* _WHAT IS ASKED_:
1. Transcribe the stretch of the Alai Beds article from "The Alai Beds" through "turtles and snakes.".
2. Go on with the article on the Alai Beds formation, starting right after its final sentence.

* _TEXT PROVIDED_:
[Start]

- Type: Geological formation
- Overlies: Paleozoic rocks
- Thickness: More than 25 m (82 ft)

Lithology
- Primary: Siltstone, conglomerate
- Other: Limestone

Location
- Coordinates: 39°54′N 69°30′E﻿ / ﻿39.9°N 69.5°E
- Approximate paleocoordinates: 40°42′N 69°42′E﻿ / ﻿40.7°N 69.7°E
- Region: Osh
- Country: Kyrgyzstan
- Extent: Aktash Range

= Alai Beds =

The Alai Beds is an Early Eocene (Ypresian, or Bumbanian in the ALMA classification) geologic formation in the Osh Region of southwestern Kyrgyzstan. The formation has provided many fossils of mammals, lizards, turtles and snakes.

== Description ==
The Paleogene Alai Beds have a limited distribution, and are restricted to the northern slope of Aktash Range, formed by Paleozoic rocks, which is one of the foothills of the Turkestan Range. The Paleogene deposits on the Aktash Range are badly exposed, they can be observed only in three outcrops, separated by short distances about 1 to 2 km. Despite their close position, the Paleogene deposits in these outcrops are varied greatly in composition and thickness of layers.

[End]

* _EXTRACTED DATA_:
[Start]

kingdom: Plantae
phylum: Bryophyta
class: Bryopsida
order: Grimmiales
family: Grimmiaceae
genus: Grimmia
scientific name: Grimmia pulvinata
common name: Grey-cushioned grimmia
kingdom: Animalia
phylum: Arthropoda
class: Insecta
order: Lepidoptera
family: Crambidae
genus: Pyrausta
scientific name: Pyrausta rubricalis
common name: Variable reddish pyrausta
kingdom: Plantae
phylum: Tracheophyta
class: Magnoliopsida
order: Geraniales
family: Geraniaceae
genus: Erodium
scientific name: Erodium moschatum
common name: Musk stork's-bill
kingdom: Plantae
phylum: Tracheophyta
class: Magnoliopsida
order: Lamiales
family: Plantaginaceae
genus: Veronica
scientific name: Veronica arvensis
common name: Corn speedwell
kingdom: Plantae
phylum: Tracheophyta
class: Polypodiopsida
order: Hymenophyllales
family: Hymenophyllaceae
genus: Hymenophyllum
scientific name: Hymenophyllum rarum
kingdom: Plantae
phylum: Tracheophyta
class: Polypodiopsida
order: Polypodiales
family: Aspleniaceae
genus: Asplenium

[End]

* _WRITTEN RESPONSES_:
1.
The Alai Beds is an Early Eocene (Ypresian, or Bumbanian in the ALMA classification) geologic formation in the Osh Region of southwestern Kyrgyzstan. The formation has provided many fossils of mammals, lizards, turtles and snakes.

2.
The lower Alai Beds contain 5 m of silts and siltstones, and the upper part comprises oyster-bearing limestones of which 2 to 3 m are exposed. At the base of the Upper Alai Beds there is a layer of conglomerate which produces a number of marine vertebrates, but a few terrestrial vertebrates including mammals. The section I1 is more complete and has a greater thickness, but produces a few shark teeth only. The third Paleogene section, where the mammal bearing locality Andarak 2 is located, has a much greater thickness of sands of the lower Alai Beds (more than 25 m of visible thickness) with some horizons of oyster-bearing conglomerates.

== Fossil content ==
The formation has provided the following fossils:

=== Mammals ===
- Artiodactyls

- Eolantianius russelli
- Diacodexis sp.
- Diacodexeidae indet.

- Cimolesta

- Metasarcodon udovichenkoi
- Nuryctes alayensis
- Palaeoryctidae indet.

- Hyaenodonta
- Isphanatherium ferganensis
- Neoparapterodon sp.

- Lipotyphla
- Protogalericius averianovi

- Perissodactyls

- Eoletes tianshanicus
- Pataecops minutissimus
- Sharamynodon kirghisensis
- Teleolophus medius

- Rodents

- Aktashmys montealbus
- Alaymys ctenodactylus
- Anatolimys rozhdestvenskii
- Gobiolagus hekkeri
- Khodzhentia vinogradovi
- Advenimus cf. burkei
- Petrokozlovia cf. notos
- Saykanomys cf. bohlini
- ?Adolomys sp.
- Ctenodactyloidea indet.

=== Reptiles ===
- Lizards
- ?Saniwa sp.
- Agamidae indet.
- Uromastycinae indet.

- Snakes

- Calamagras turkestanicus
- Palaeophis ferganicus
- Boidae indet.

- Turtles
- Hadrianus vialovi
- Cheloniinae indet.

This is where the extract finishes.